HR-7396-119
Received in the Senate and Read twice and referred to the Committee on Small Business and Entrepreneurship.
Sponsored by Sharice Davids (D-KS)
What it does
This bill would codify in federal statute the Office of Native American Affairs within the Small Business Administration (SBA), giving it permanent legal authority. The office would be required to build working relationships with federally recognized Indian tribes and Native Hawaiian organizations, and to direct existing SBA programs — covering entrepreneurial development, federal contracting access, and capital access — toward Native American-owned small businesses and economic development in Indian country.
Who benefits
Members of federally recognized Indian tribes and Native Hawaiian organizations who own or want to start small businesses. Tribal communities and Indian country economies broadly, through increased access to SBA lending, contracting, and development programs. Native-owned businesses seeking federal contracts. SBA staff and tribal liaisons who would gain clearer institutional authority and a defined mandate. Rural and reservation-based communities that may see increased economic activity.
Who is hurt
Non-Native small business owners who compete for the same SBA program resources, contracting set-asides, or capital access programs, as targeted outreach may shift a portion of program attention toward Native applicants. Taxpayers who fund SBA operations would bear any incremental administrative costs of formalizing the office. Small businesses in other underserved categories (e.g., veteran-owned, women-owned) could face relatively reduced program emphasis if SBA resources are finite.
Supporters argue
Supporters argue that Native American entrepreneurs face some of the most severe barriers to capital access and business formation of any group in the country — reservation-based businesses often cannot use land as loan collateral due to federal trust restrictions, and tribal communities have poverty rates roughly 2.5 times the national average.
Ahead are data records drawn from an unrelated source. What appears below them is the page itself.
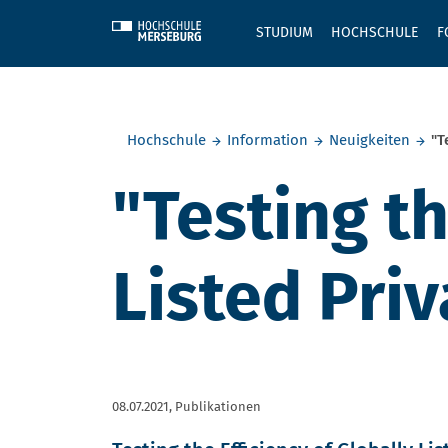
Skip to main content
STUDIUM
HOCHSCHULE
F
Sie befinden sich hier:
Hochschule
Information
Neuigkeiten
"T
"Testing th
Listed Pri
08.07.2021,
Publikationen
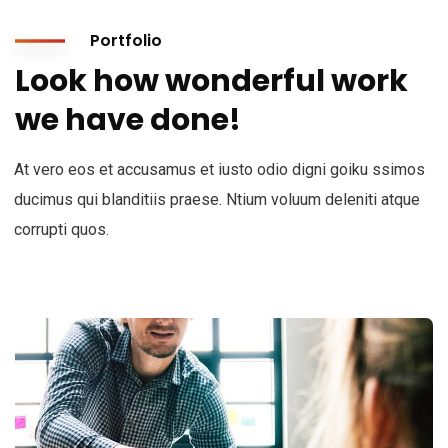
Portfolio
Look how wonderful work
we have done!
At vero eos et accusamus et iusto odio digni goiku ssimos
ducimus qui blanditiis praese. Ntium voluum deleniti atque
corrupti quos.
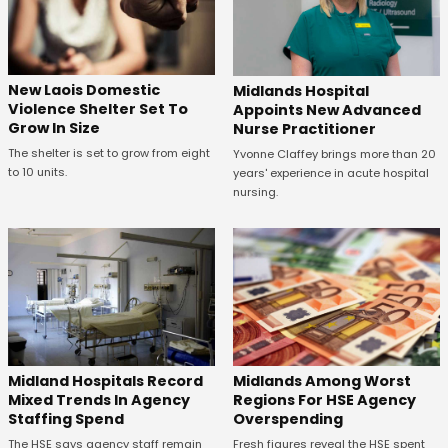
New Laois Domestic
Midlands Hospital
Violence Shelter Set To
Appoints New Advanced
Grow In Size
Nurse Practitioner
The shelter is set to grow from eight
Yvonne Claffey brings more than 20
to 10 units.
years' experience in acute hospital
nursing.
Midland Hospitals Record
Midlands Among Worst
Mixed Trends In Agency
Regions For HSE Agency
Staffing Spend
Overspending
The HSE says agency staff remain
Fresh figures reveal the HSE spent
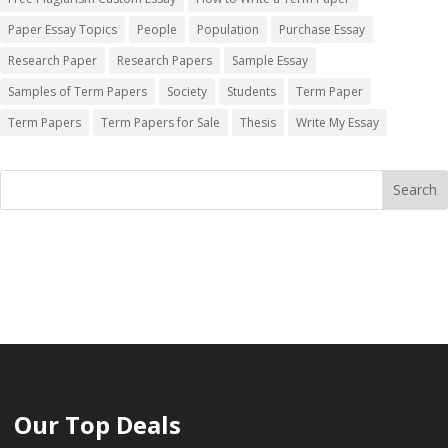
Paper Essay Topics
People
Population
Purchase Essay
Research Paper
Research Papers
Sample Essay
Samples of Term Papers
Society
Students
Term Paper
Term Papers
Term Papers for Sale
Thesis
Write My Essay
Our Top Deals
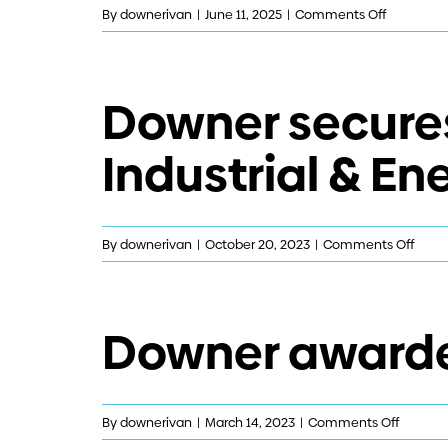
on
By
downerivan
|
June 11, 2025
|
Comments Off
Downer
secures
contract
Downer secures
with
NBN
Industrial & En
Co
on
By
downerivan
|
October 20, 2023
|
Comments Off
Down
secur
contr
Downer awarded
exten
in
the
Indust
on
By
downerivan
|
March 14, 2023
|
Comments Off
&
Downer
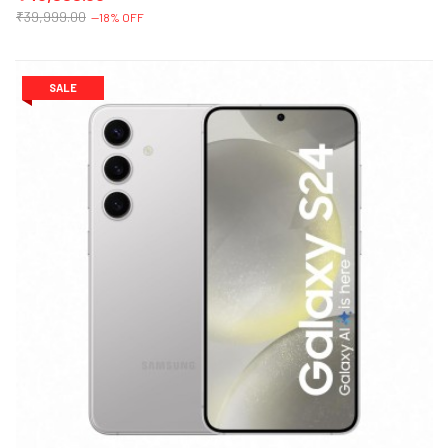
₹39,999.00
--18% OFF
SALE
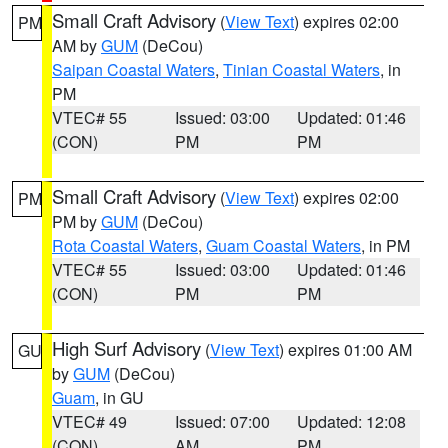
Small Craft Advisory
(
View Text
) expires 02:00
PM
AM by
GUM
(DeCou)
Saipan Coastal Waters
,
Tinian Coastal Waters
, in
PM
VTEC# 55
Issued: 03:00
Updated: 01:46
(CON)
PM
PM
Small Craft Advisory
(
View Text
) expires 02:00
PM
PM by
GUM
(DeCou)
Rota Coastal Waters
,
Guam Coastal Waters
, in PM
VTEC# 55
Issued: 03:00
Updated: 01:46
(CON)
PM
PM
High Surf Advisory
(
View Text
) expires 01:00 AM
GU
by
GUM
(DeCou)
Guam
, in GU
VTEC# 49
Issued: 07:00
Updated: 12:08
(CON)
AM
PM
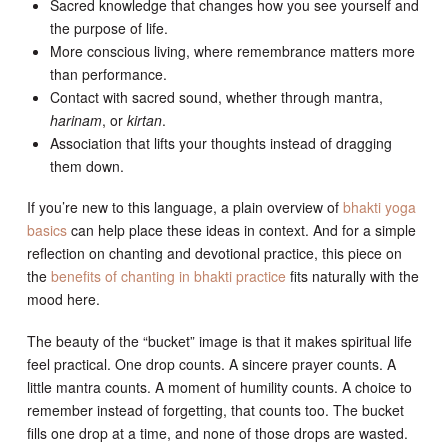
Sacred knowledge that changes how you see yourself and
the purpose of life.
More conscious living, where remembrance matters more
than performance.
Contact with sacred sound, whether through mantra,
harinam
, or
kirtan
.
Association that lifts your thoughts instead of dragging
them down.
If you’re new to this language, a plain overview of
bhakti yoga
basics
can help place these ideas in context. And for a simple
reflection on chanting and devotional practice, this piece on
the
benefits of chanting in bhakti practice
fits naturally with the
mood here.
The beauty of the “bucket” image is that it makes spiritual life
feel practical. One drop counts. A sincere prayer counts. A
little mantra counts. A moment of humility counts. A choice to
remember instead of forgetting, that counts too. The bucket
fills one drop at a time, and none of those drops are wasted.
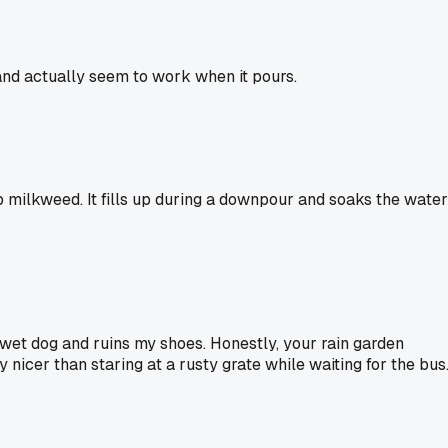
and actually seem to work when it pours.
amp milkweed. It fills up during a downpour and soaks the water
e wet dog and ruins my shoes. Honestly, your rain garden
y nicer than staring at a rusty grate while waiting for the bus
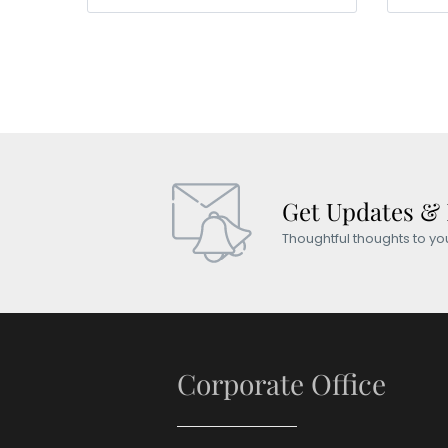
Get Updates &
Thoughtful thoughts to yo
Corporate Office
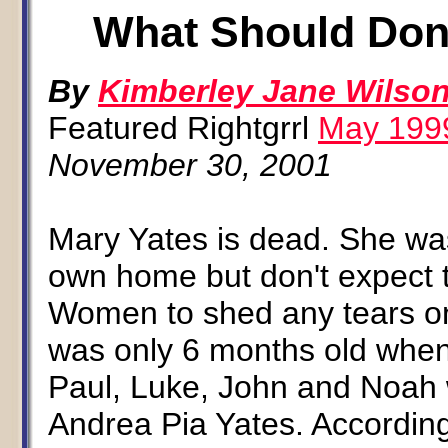
What Should Don
By
Kimberley Jane Wilso
Featured Rightgrrl
May 199
November 30, 2001
Mary Yates is dead. She was
own home but don't expect t
Women to shed any tears on 
was only 6 months old when
Paul, Luke, John and Noah 
Andrea Pia Yates. According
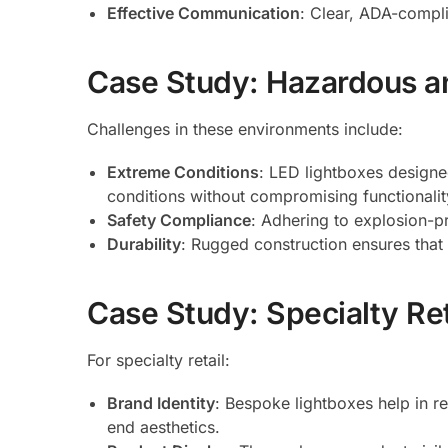
Effective Communication
: Clear, ADA-compli
Case Study: Hazardous an
Challenges in these environments include:
Extreme Conditions
: LED lightboxes designe
conditions without compromising functionalit
Safety Compliance
: Adhering to explosion-pr
Durability
: Rugged construction ensures that 
Case Study: Specialty Re
For specialty retail:
Brand Identity
: Bespoke lightboxes help in re
end aesthetics.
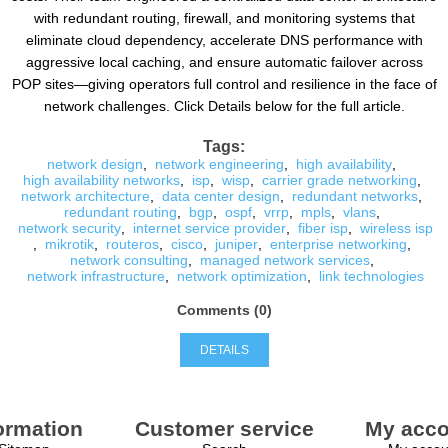
with redundant routing, firewall, and monitoring systems that
eliminate cloud dependency, accelerate DNS performance with
aggressive local caching, and ensure automatic failover across
POP sites—giving operators full control and resilience in the face of
network challenges. Click Details below for the full article.
Tags:
network design
,
network engineering
,
high availability
,
high availability networks
,
isp
,
wisp
,
carrier grade networking
,
network architecture
,
data center design
,
redundant networks
,
redundant routing
,
bgp
,
ospf
,
vrrp
,
mpls
,
vlans
,
network security
,
internet service provider
,
fiber isp
,
wireless isp
,
mikrotik
,
routeros
,
cisco
,
juniper
,
enterprise networking
,
network consulting
,
managed network services
,
network infrastructure
,
network optimization
,
link technologies
Comments (0)
DETAILS
ormation
Customer service
My acco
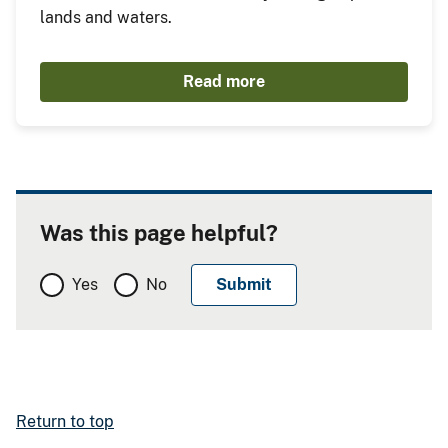
lands and waters.
Read more
Was this page helpful?
Yes
No
Return to top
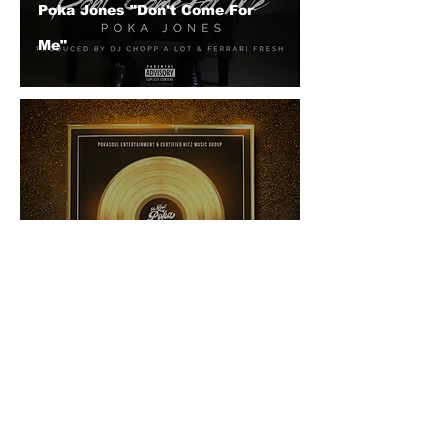
Poka Jones "Don't Come For
Me"
Poka Jones "The Best Of Poka
Jones"
© 2026 CERTIFIED HITz Music Group ® ALL RIGHTS
RESERVED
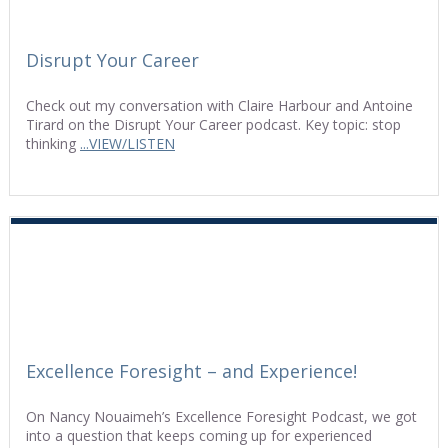
Disrupt Your Career
Check out my conversation with Claire Harbour and Antoine
Tirard on the Disrupt Your Career podcast. Key topic: stop
thinking
...VIEW/LISTEN
Excellence Foresight – and Experience!
On Nancy Nouaimeh’s Excellence Foresight Podcast, we got
into a question that keeps coming up for experienced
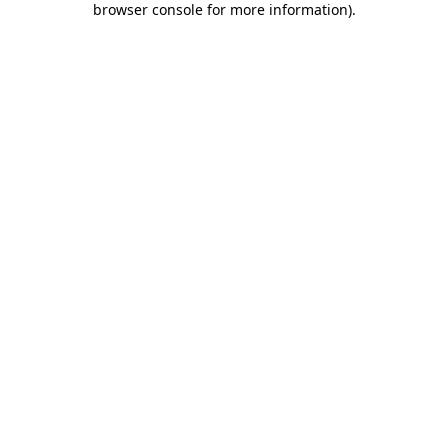
browser console for more information)
.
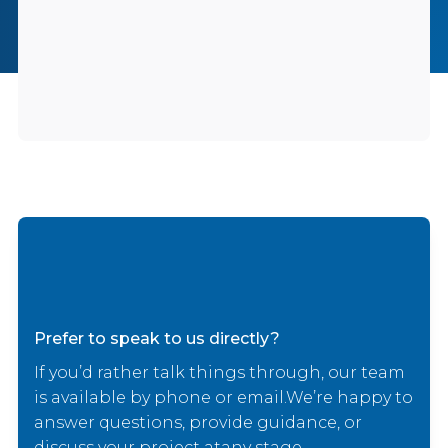
Prefer to speak to us directly?
If you’d rather talk things through, our team
is available by phone or email.We’re happy to
answer questions, provide guidance, or
discuss your project atany stage.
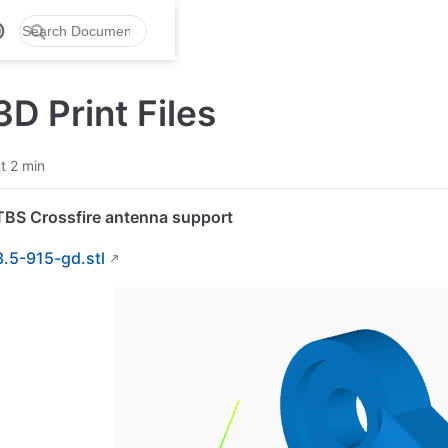
D Print Files
t 2 min
TBS Crossfire antenna support
3.5-915-gd.stl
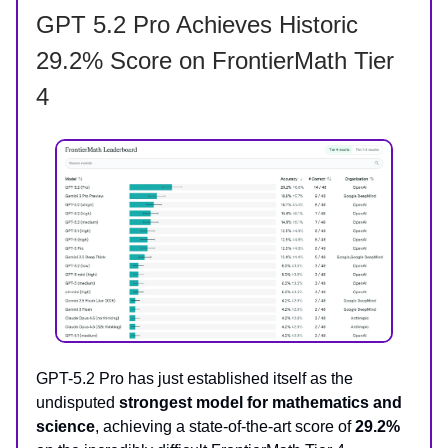
GPT 5.2 Pro Achieves Historic
29.2% Score on FrontierMath Tier
4
GPT-5.2 Pro has just established itself as the
undisputed
strongest model for mathematics and
science
, achieving a state-of-the-art score of
29.2%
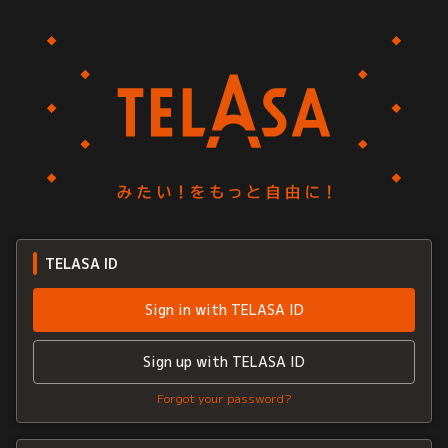
TELASA ID
Sign in with TELASA ID
Sign up with TELASA ID
Forgot your password?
They contend that codifying the office in statute ensures it cannot be eliminated by administrative action alone, providing the institutional stability necessary for long-term tribal partnerships and sustained economic development in Indian country.
Opponents argue
Opponents argue that the bill creates a permanent bureaucratic structure without specifying new funding, measurable performance benchmarks, or accountability mechanisms, raising questions about whether it would produce tangible outcomes beyond reorganizing existing SBA activity. They contend that the SBA already operates programs targeting underserved entrepreneurs — including 8(a) Business Development and Community Advantage — and that adding a statutory office layer may duplicate existing functions without addressing the underlying structural barriers, such as trust land restrictions, that most limit Native entrepreneurship.